"Tratto dalla pièce Mani aperte sull’acqua di Luigi Bruno Di Belmonte, il film mette in scenza il classico salotto alto borghese: una duchessa, il marito industriale e tanti personaggi apparentemente rispettabili. In realtà è una sfilata di tipi squallidi: il barone ladro di gioielli, un arrampicatore sociale senza scrupoli, nobili che inscenano finti rapimenti e tentativi di estorsione, e persino una moglie che arriva a commissionare l’uccisione del marito armatore. Il destino di queste persone sarà la morte, i loro misfatti invece rimarranno senza colpevoli, un commissario di polizia troppo zelante verrà promosso e trasferito"
Facile e scontato comprendere perché, ad oggi, questo lavoro del regista romano abbia conosciuto scarsi passaggi televisivi (l’ultimo risalente a più di dieci anni fa) ed un’unica tremenda edizione in DVD, distribuita nelle edicole all’interno di una collana dedicata all’attrice Michéle Mercier: il film indaga senza pietà (un po’ come il protagonista, il commissario Tartamella) gli ambienti esclusivi della Capitale dove notoriamente, dietro la patina pulita del perbenismo più lambiccato, si celano spesso i peggiori vizi e le più infime derive umane.

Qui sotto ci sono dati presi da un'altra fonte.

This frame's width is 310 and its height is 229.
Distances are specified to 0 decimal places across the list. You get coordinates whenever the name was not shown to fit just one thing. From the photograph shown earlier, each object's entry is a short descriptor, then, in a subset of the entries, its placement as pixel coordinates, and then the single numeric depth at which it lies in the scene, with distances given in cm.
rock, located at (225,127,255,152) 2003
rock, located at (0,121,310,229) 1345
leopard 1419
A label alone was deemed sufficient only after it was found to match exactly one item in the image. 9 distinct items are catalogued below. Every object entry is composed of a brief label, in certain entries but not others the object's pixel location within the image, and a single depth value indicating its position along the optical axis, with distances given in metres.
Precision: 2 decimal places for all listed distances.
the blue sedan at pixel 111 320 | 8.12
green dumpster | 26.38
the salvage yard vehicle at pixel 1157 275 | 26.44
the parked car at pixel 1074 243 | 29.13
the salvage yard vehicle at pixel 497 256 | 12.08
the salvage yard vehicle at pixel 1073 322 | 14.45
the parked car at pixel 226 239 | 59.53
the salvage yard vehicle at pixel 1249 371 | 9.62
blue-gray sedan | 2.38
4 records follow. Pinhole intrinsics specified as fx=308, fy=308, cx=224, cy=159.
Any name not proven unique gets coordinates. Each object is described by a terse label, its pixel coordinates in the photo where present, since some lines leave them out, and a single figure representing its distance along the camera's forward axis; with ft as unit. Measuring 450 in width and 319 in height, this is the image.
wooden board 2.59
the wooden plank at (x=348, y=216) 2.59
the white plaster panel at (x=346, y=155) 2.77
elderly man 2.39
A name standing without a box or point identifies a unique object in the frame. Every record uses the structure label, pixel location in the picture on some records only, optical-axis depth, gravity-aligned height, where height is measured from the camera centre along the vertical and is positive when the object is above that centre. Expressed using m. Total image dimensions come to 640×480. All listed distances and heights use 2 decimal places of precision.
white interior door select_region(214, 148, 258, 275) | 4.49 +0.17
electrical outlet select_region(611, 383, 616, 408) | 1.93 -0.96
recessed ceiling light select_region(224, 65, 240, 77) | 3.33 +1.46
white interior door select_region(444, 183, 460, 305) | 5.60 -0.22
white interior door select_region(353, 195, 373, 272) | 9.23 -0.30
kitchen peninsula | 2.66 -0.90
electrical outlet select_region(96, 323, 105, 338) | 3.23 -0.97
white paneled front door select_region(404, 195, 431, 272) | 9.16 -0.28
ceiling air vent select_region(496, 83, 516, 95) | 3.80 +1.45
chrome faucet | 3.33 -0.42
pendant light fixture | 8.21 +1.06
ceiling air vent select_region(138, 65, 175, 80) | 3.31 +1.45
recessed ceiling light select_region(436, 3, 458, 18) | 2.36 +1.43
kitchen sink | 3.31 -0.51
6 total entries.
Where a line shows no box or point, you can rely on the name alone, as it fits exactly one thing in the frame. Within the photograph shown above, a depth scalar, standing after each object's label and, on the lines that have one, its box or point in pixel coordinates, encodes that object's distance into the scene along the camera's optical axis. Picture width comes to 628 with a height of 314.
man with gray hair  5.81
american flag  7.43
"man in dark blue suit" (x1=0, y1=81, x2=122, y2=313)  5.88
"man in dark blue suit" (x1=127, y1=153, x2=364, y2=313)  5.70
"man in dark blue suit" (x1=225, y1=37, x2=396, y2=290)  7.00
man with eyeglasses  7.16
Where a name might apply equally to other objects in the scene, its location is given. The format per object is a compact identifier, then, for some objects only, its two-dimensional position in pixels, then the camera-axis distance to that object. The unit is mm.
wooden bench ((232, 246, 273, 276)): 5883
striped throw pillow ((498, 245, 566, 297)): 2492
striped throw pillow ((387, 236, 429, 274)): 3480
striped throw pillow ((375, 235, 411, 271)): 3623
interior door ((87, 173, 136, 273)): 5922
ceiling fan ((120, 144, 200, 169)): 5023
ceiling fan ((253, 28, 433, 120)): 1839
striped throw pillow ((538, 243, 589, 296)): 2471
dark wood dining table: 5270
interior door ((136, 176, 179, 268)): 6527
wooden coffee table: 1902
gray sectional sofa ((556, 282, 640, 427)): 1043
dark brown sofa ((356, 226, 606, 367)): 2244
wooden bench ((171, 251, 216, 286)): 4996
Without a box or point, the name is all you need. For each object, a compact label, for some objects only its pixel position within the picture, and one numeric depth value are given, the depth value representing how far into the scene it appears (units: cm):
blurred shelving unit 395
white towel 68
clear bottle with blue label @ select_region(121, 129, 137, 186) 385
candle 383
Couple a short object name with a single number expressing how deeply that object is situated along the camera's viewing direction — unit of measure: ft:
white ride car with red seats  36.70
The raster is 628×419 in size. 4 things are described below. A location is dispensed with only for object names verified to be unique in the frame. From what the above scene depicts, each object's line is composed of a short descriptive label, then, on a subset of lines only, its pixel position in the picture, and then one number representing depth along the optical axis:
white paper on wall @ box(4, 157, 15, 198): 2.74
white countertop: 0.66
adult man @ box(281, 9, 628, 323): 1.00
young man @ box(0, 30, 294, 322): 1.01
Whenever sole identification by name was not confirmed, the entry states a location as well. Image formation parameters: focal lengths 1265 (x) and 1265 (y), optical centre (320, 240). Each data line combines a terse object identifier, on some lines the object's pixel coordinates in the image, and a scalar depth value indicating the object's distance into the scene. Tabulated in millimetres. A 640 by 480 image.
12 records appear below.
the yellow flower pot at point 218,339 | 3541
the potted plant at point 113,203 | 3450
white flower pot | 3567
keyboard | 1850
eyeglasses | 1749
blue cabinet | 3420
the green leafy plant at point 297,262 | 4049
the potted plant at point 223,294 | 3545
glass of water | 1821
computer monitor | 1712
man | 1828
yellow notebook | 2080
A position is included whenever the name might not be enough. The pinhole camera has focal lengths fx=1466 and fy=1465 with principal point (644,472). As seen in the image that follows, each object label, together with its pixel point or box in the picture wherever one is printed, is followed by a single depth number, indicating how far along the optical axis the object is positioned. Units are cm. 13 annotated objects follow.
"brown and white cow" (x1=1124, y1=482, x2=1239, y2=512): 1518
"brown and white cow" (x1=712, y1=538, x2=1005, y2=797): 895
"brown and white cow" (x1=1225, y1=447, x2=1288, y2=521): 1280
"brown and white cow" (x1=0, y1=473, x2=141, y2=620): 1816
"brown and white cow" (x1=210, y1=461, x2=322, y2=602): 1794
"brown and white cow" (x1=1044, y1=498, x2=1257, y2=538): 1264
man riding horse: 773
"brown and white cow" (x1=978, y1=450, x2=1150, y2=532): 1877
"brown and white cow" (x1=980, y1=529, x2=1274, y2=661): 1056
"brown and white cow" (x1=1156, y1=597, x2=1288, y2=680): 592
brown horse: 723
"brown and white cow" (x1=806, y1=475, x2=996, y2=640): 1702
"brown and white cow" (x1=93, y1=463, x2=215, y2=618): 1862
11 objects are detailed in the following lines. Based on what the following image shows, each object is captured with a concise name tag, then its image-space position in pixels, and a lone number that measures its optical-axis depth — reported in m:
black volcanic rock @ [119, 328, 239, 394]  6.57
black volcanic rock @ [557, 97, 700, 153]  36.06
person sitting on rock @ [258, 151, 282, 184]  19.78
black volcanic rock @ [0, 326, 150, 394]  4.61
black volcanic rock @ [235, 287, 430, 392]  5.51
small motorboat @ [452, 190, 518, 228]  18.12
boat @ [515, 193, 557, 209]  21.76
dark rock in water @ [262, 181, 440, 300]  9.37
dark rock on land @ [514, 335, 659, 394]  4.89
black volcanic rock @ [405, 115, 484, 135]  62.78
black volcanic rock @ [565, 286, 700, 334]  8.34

Tutto inizia come una commedia brillante, che intreccia sapientemente le esistenze dolci e noiose del parterre incantato. Pian piano le pubbliche virtù cominciano a sgretolarsi, le battute colte del commissario da sarcastiche si fanno più amare ed un’aria di morte comincia ad avvolgere tutti i protagonisti più illustri. Ed il nucleo attoriale del film diverrà esso stesso una vera e propria competizione di bravura tra protagonisti e caratteristi, tutti incredibilmente in parte: Nino Manfredi, Enzo Cannavale (doppiato in veneto), Franco Fabrizi, Mario Feliciani (imprenditore greco, troppo simile ad Onassis) ed Irene Papas (la moglie dell’imprenditore, troppo simile alla Callas), Virna Lisi, Philippe Leroy, Vittorio Caprioli e non ultimo per grandezza Gastone Moschin nei panni del "monsignore".
Incredibile constatare come ogni scena di Roma Bene valga da sola cento volte più di un qualsiasi film Italiano contemporaneo di tematica sociale/politica. Ed inquieta non meno riconoscerne il coraggio e la profonda modernità, che con molta probabilità trovava la sua possibilità d’esistere solo e soltanto in un mercato cinematografico tanto ricco e diversificato, com’era appunto quello dei primi anni ’70.
Epilogo crudele ma liberatorio per le scellerate vicende dei tanti personaggi in ballo, tanto geniale da essere copiato pedissequamente anni dopo da filmetti di discreto successo come Dead Calm (1989) di Phillip Noyce ed Open Water (2003) di Chris Kentis.